引用元:No.2210 やさしい必要経費の知識|所得税|国税庁

(1)はいわゆる売上原価=商品の仕入高を指しています。
小売業などをされている方にとっては切っても切り離せない費用ですね。

また、(2)の文章の一番最後にある
「その他業務上の費用の額」
をより条文に近い文章に置き換えると、
「その他これらの所得を生ずべき業務について生じた費用の額
となります。

簡単に言うと、「儲けるために使った金額」です。

実は、一般的な必要経費について条文で定めているのはたったのこれだけです。

業務上生じた費用だと証明できればOK!

なので、ノマドワーカーがカフェの場所代として支払ったコーヒー代も、それが「儲けるために使った金額」であれば必要経費に算入してOKだ、ということです。

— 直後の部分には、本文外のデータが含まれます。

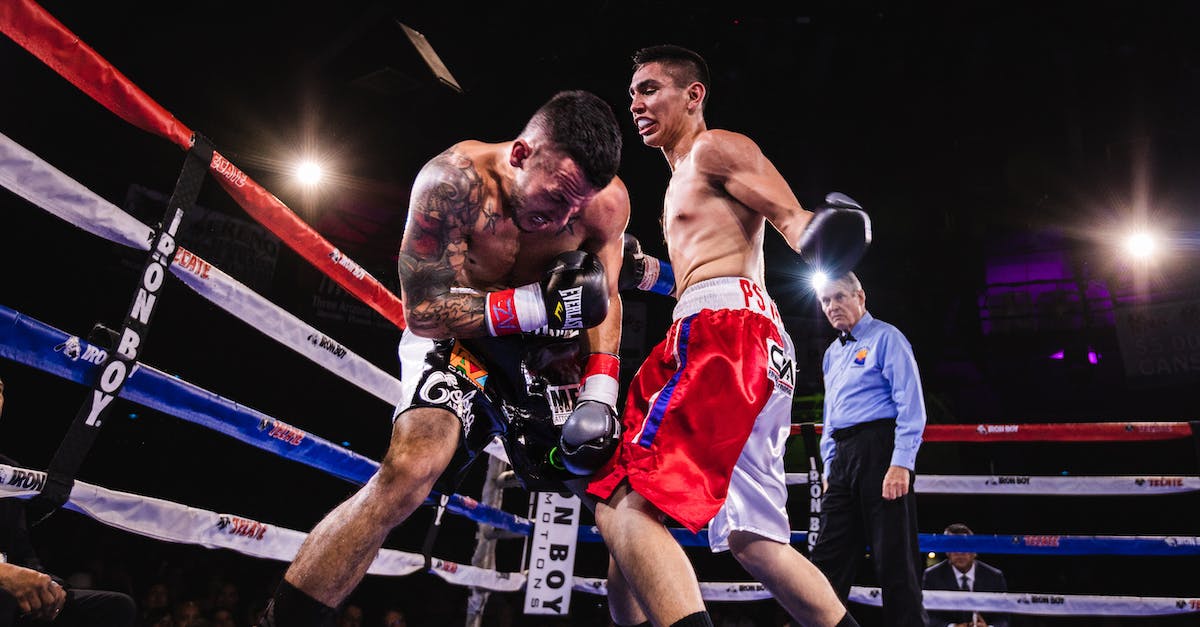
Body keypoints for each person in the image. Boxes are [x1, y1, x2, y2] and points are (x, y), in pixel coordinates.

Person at [260, 89, 629, 626]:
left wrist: (600, 389)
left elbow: (604, 299)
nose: (563, 219)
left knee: (623, 500)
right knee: (409, 472)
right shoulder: (452, 183)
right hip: (457, 340)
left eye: (576, 207)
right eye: (555, 199)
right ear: (522, 154)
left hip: (545, 360)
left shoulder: (604, 204)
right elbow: (425, 311)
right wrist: (531, 305)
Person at [586, 44, 869, 627]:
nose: (635, 102)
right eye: (632, 92)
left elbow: (795, 225)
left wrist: (822, 232)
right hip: (743, 338)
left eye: (649, 88)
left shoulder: (716, 147)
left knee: (623, 503)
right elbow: (704, 267)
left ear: (693, 95)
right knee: (752, 539)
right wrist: (647, 273)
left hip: (721, 336)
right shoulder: (677, 183)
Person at [809, 272, 929, 627]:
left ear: (860, 296)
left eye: (839, 297)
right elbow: (830, 417)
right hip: (843, 459)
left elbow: (911, 405)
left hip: (881, 450)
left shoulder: (887, 338)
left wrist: (901, 464)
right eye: (826, 301)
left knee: (894, 559)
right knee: (828, 555)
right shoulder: (832, 354)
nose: (832, 306)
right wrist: (831, 468)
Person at [0, 375, 137, 627]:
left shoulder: (10, 472)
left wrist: (50, 584)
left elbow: (21, 550)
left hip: (12, 590)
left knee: (115, 608)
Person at [922, 524, 1009, 627]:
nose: (959, 552)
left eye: (965, 546)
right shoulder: (932, 576)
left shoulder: (994, 576)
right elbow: (927, 615)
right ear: (947, 551)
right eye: (954, 546)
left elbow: (1003, 618)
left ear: (974, 551)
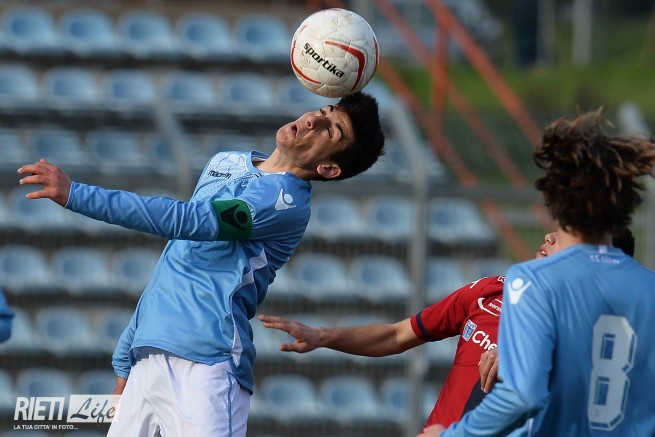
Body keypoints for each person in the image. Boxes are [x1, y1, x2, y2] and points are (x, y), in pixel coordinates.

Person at [17, 91, 385, 437]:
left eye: (331, 130)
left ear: (328, 168)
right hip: (150, 351)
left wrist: (77, 195)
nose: (313, 121)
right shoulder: (226, 162)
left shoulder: (283, 201)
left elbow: (187, 221)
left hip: (206, 365)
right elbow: (178, 255)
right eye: (322, 112)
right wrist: (127, 351)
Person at [259, 228, 636, 434]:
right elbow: (397, 335)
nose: (550, 236)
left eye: (567, 234)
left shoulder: (598, 333)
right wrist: (325, 337)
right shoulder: (492, 290)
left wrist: (525, 356)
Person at [432, 110, 655, 436]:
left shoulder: (535, 280)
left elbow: (521, 395)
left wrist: (454, 434)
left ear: (555, 201)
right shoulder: (649, 287)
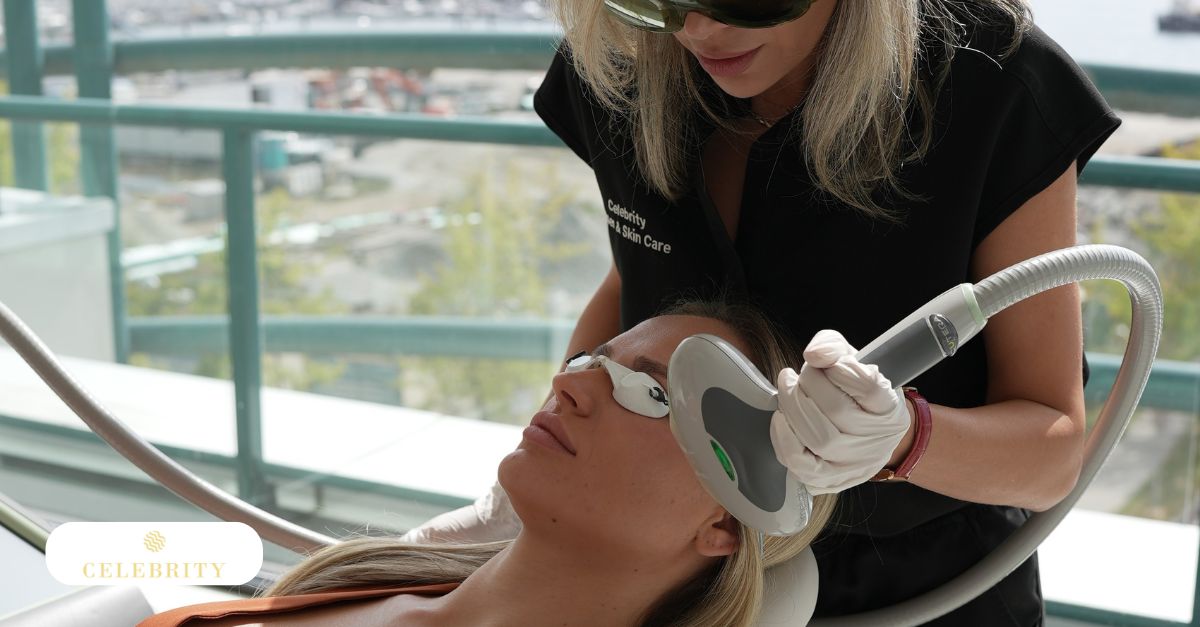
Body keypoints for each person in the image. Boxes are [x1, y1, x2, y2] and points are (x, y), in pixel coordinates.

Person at [404, 0, 1122, 623]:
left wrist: (902, 438)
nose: (698, 30)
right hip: (662, 575)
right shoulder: (626, 52)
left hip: (926, 585)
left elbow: (1050, 452)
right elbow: (640, 275)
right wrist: (537, 475)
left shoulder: (989, 84)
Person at [138, 301, 838, 627]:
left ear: (723, 522)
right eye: (591, 361)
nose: (567, 385)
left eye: (655, 394)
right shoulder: (367, 577)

所得税では、我々自身が自分でいくら税金を払うかを計算して、それを申告して国に納めるのが原則です。
(これを「申告納税制度」と呼んでいます。)
ですから、「この出費が経費に該当するかしないか」も我々自身で決めればいいんです。

つまり、もしあなたが税務署から
「これは本当に経費なんですか?」
と聞かれても、
「こういう理由から経費なんです」
と明確に説明できるものであれば経費に入れてOK!
ということです。

税務署を納得させられるかは別問題だったりします

ただ。
経費に入れているからといって、明確に説明したからといって、
それで税務署がすんなり100%納得するかというと、それはまた別の話です。

証拠はちゃんと残しておきましょう

経費になるならないが問題となるのは、
確定申告書を提出するときではなく(その時点では領収書の提出は不要です)、確定申告が終わってしばらく経ったあと。
「これは怪しいんちゃうん?」といった感じで税務署が税務調査に来たときです。
(通常、確定申告が終わった数ヶ月後〜数年の間に来ます。)

税務調査の際にカフェ代を経費として認めてもらうためには、それが本当に経費になるんだと言える証拠を残しておくことがマストです。

お店からもらったレシートを保存しておくことは当然として、どういった仕事でそこにいたのか(そこで仕事をしたことに正当性はあるのか)などのメモもそのレシートに書いておくべきでしょう。

食事代まではやりすぎです

また、いくらカフェで仕事をしたといっても、食事代まで経費にするのはさすがにやりすぎです。
だって、食事なんて事業をやってない人でも必ず摂るものですから。
必要経費にあげて然るべきなのは、仕事をしているからこそ出した出費=場所代として出したお金に留めるべきです。

お客さんと仕事の打ち合わせのために会食したのであればその食事代は経費で処理しても問題は無いかもしれませんが、単なる食事代を経費と認めろ!というのはかなり苦しいです。

そこはキッチリと分けていきましょう。

繰り返しになりますが、ご自身が
「これは売上を生み出すために必要な経費だ!」
と説明できるものは全て経費にしてしまってOK
です。
逆に、「これはちょっとグレーだけどまぁいいか」と思うものはやめておきましょう(^^;

じゃあ勘定科目は何がふさわしい?

というように、仕事のために使ったのでカフェ代を経費にするとした場合。
次に迷うのは、勘定科目を何にするかですよね。
場所代だったら「地代家賃」かといえば、それはさすがに違うと思いますし…。

私の場合、

・1人で外で仕事をするために要した費用は「雑費」
・お客さんとの打ち合わせで使用した場合は「会議費」

で処理していますし、お客さんの入力でもその方法をお勧めしています。

「雑費」というのは金額がごく少額であるのが通常です。
つまり、「雑費」で処理するということは、経費にするとしても少額に留める、ということですね。

【余談】マナーを忘れずに!

もちろん、仕事だ!と言って混雑したカフェで何時間も居座るのは迷惑行為なので、その辺のルールはちゃんと守っていくべきですよね。
(そう思って、私は仕事をする際にはスタバなどの混んでいるカフェには行かないようにしていました。)

お互いへの思いやりの気持ちは忘れないようにしたいものです。